[[ Records for the exercise open ]]
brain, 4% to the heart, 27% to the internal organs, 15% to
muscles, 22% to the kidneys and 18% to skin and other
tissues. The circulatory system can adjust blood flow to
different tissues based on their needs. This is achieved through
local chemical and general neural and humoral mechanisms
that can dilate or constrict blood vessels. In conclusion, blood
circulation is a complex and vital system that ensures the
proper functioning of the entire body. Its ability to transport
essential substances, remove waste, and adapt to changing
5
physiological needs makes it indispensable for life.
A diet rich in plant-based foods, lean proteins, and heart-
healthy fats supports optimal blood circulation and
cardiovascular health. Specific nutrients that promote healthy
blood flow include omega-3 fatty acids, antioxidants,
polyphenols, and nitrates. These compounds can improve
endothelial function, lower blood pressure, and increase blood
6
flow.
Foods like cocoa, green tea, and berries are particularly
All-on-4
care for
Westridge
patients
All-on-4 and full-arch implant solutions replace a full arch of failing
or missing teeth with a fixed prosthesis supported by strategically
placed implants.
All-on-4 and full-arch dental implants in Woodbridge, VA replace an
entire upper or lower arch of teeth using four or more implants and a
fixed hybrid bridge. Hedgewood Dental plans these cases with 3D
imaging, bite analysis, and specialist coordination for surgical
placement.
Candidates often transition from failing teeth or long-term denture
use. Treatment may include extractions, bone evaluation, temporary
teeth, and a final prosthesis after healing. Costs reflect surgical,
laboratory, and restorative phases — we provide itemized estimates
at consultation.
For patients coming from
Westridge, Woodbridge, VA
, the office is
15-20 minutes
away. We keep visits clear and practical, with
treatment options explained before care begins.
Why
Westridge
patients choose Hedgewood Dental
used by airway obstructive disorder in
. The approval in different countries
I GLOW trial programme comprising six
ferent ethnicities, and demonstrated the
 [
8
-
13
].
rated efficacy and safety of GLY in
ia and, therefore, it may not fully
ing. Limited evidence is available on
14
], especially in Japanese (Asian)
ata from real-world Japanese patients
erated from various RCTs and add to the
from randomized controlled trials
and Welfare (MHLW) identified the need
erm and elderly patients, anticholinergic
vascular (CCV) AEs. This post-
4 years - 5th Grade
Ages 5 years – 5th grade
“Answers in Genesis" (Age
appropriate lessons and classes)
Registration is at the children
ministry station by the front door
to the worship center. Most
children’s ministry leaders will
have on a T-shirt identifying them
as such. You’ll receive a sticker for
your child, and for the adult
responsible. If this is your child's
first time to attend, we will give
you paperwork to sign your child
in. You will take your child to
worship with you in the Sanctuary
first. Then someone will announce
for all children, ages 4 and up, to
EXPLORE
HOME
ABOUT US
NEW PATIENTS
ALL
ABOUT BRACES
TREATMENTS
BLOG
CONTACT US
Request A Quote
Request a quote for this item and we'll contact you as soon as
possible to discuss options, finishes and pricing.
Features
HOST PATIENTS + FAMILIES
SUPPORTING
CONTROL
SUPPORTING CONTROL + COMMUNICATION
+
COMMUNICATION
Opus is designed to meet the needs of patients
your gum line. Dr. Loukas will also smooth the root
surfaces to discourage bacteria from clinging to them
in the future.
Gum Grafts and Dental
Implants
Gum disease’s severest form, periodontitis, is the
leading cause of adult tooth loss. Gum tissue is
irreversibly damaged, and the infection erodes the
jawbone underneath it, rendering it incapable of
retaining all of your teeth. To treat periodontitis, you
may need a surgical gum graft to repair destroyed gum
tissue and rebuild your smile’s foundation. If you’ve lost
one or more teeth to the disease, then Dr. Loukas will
[[ Records for the exercise closed ]]
The required output is the line containing "leading cause of" through the last line of the records above, each copied exactly and nothing more.

leading cause of adult tooth loss. Gum tissue is
irreversibly damaged, and the infection erodes the
jawbone underneath it, rendering it incapable of
retaining all of your teeth. To treat periodontitis, you
may need a surgical gum graft to repair destroyed gum
tissue and rebuild your smile’s foundation. If you’ve lost
one or more teeth to the disease, then Dr. Loukas will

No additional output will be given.